The parties separated in 1973, after ten years of a marriage which produced two daughters. In 1975 the children were six and four years of age. On January 19, 1974 plaintiff engaged the attorney who represented her until after the divorce proceedings were completed. That attorney filed the action for divorce in October 1974. There is no dispute that the challenged agreement was the product of negotiations for a considerable interval before it was executed on June 4, 1975 and its subsequent revisions on June 17, July 2 and July 16, 1975. On August 7, 1975 plaintiff testified at the divorce hearing before the same judge from whose order this appeal was taken. At the conclusion of the hearing the agreement was made a part of the judgment by reference.

The settlement agreement is not unconventional either in form or in substance. Essentially, it provides for custody of the children in plaintiff with rights of visitation for defendant. The children are to be supported by defendant by payment to plaintiff of $5,000 a year for each and certain other benefits at defendant's expense, such as summer camp, medical care and being named as beneficiaries in a life insurance policy on defendant. Plaintiff received $40,000 a *305 year by way of permanent alimony (subject to her payment of income taxes thereon), a lump sum support payment of $12,750, a new automobile, life insurance on defendant's life and the use of a New York City apartment rent free for one year. Under the caption "Equitable Distribution" defendant agreed to pay to plaintiff by certain installments, tax-free to her, the sum of $250,000, together with interest on the unpaid balances, "in full and complete satisfaction of any and all claims which [she] may have against [him] including her rights to equitable distribution under N.J.S.A. 2A:34-23 * * *."
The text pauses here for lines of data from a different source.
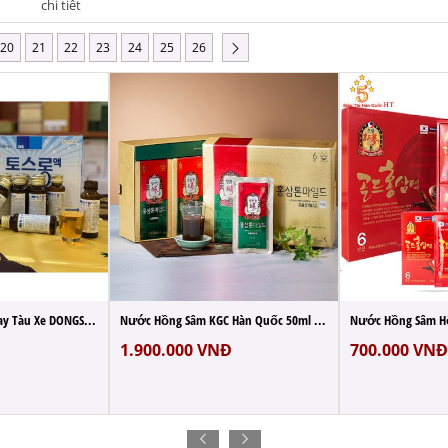
chi tiết
20
21
22
23
24
25
26
Nước Uống Chống Say Tàu Xe DONGSUNG Hàn Q...
Nước Hồng Sâm KGC Hàn Quốc 50ml x 30 Gói ...
1.900.000
VNĐ
700.000
VNĐ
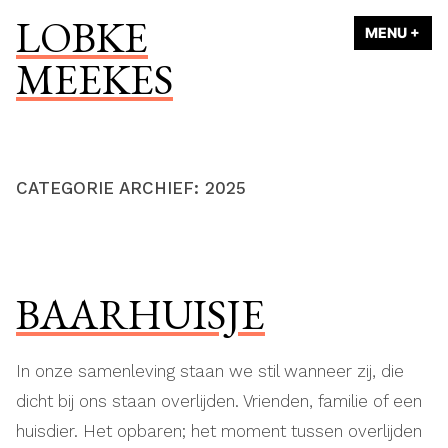
Naar
LOBKE
MENU
+
UI
ING
de
MEEKES
inhoud
springen
CATEGORIE ARCHIEF:
2025
BAARHUISJE
In onze samenleving staan we stil wanneer zij, die
dicht bij ons staan overlijden. Vrienden, familie of een
huisdier. Het opbaren; het moment tussen overlijden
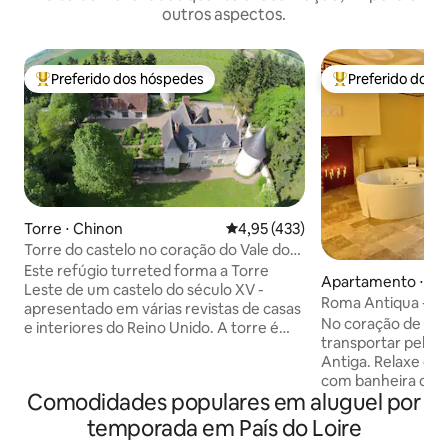
outros aspectos.
Preferido dos hóspedes
Preferido dos 
Entre os melhores preferidos dos hóspedes
Entre os melhore
Torre ⋅ Chinon
4,95 de uma avaliação média de 
4,95 (433)
Torre do castelo no coração do Vale do
Loire
Este refúgio turreted forma a Torre
Apartamento ⋅ Di
Leste de um castelo do século XV -
Roma Antiqua - Spa
apresentado em várias revistas de casas
romântica
No coração de Din
e interiores do Reino Unido. A torre é
transportar pela 
completamente independente e sua
Antiga. Relaxe e
bela varanda coberta oferece vistas
com banheira de
deslumbrantes para o pomar de trufas
Comodidades populares em aluguel por
privativa. Aprove
do château. Internamente, está cheio
cama queen size 
de personalidade com um quarto
temporada em País do Loire
qualidade hotelei
circular e com vigas e banheira de topo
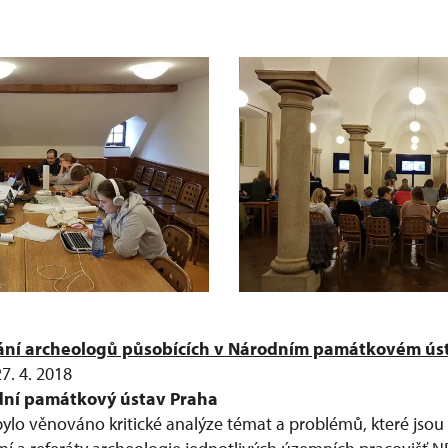
dání archeologů působících v Národním památkovém ús
7. 4. 2018
ní památkový ústav Praha
bylo věnováno kritické analýze témat a problémů, které jsou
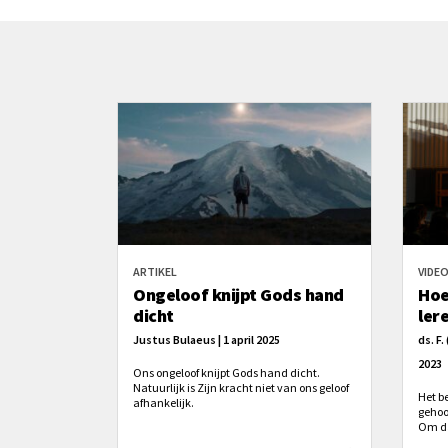
ARTIKEL
VIDE
Ongeloof knijpt Gods hand
Hoe
dicht
ler
Justus Bulaeus | 1 april 2025
ds. F.
2023
Ons ongeloof knijpt Gods hand dicht.
Natuurlijk is Zijn kracht niet van ons geloof
Het be
afhankelijk.
gehoo
Om da
vaak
Plaintiff's affidavit in essence asserts that as the consequence of mental problems engendered by her husband's infidelity, indifference to and mistreatment of her:

When I executed the Property Settlement Agreement and authorized the subsequent consent Order of Divorce which incorporated by reference that Agreement, I was suffering a nervous breakdown and was mentally incompetent. I did not then have the emotional and intellectual ability to handle my matters and to deal realistically with the issues which faced me at that time. * * *

By letter certification addressed to plaintiff's attorney, Dr. A. David Etess, a psychiatrist of New York City, stated that plaintiff "was in a psychoanalytically-oriented psychotherapeutic relationship" with him from April 8, 1974 to July 30, 1975, first on a bi-weekly and later on a weekly basis. His opinions as to her mental state are not focused on any specific time but range over the approximately 16 months that he saw her. He certified that her "judgment was faulty and she had no capacity to comprehend or follow through (goal directed) on any insights, suggestions or interpretations that were made to her." She failed in a business venture because she had "no business acumen." She was "not of sound mind and was emotionally unfit to govern herself or her affairs * * *. Her judgment was faulty to the extent that she could not possibly comprehend in any reasonable and self-protective manner the nature and effect *306 of any decision-making process." His diagnosis was depressive neurosis with multiple drug abuse and occasional suicidal ideation.

The affidavits and certifications of various individuals who had occasion to observe plaintiff during the period of time covered by the affidavit and certifications presented by her, together with the transcript of the proceedings before the same judge from whose order this appeal is taken, overwhelmingly refute plaintiff's allegations of incompetency.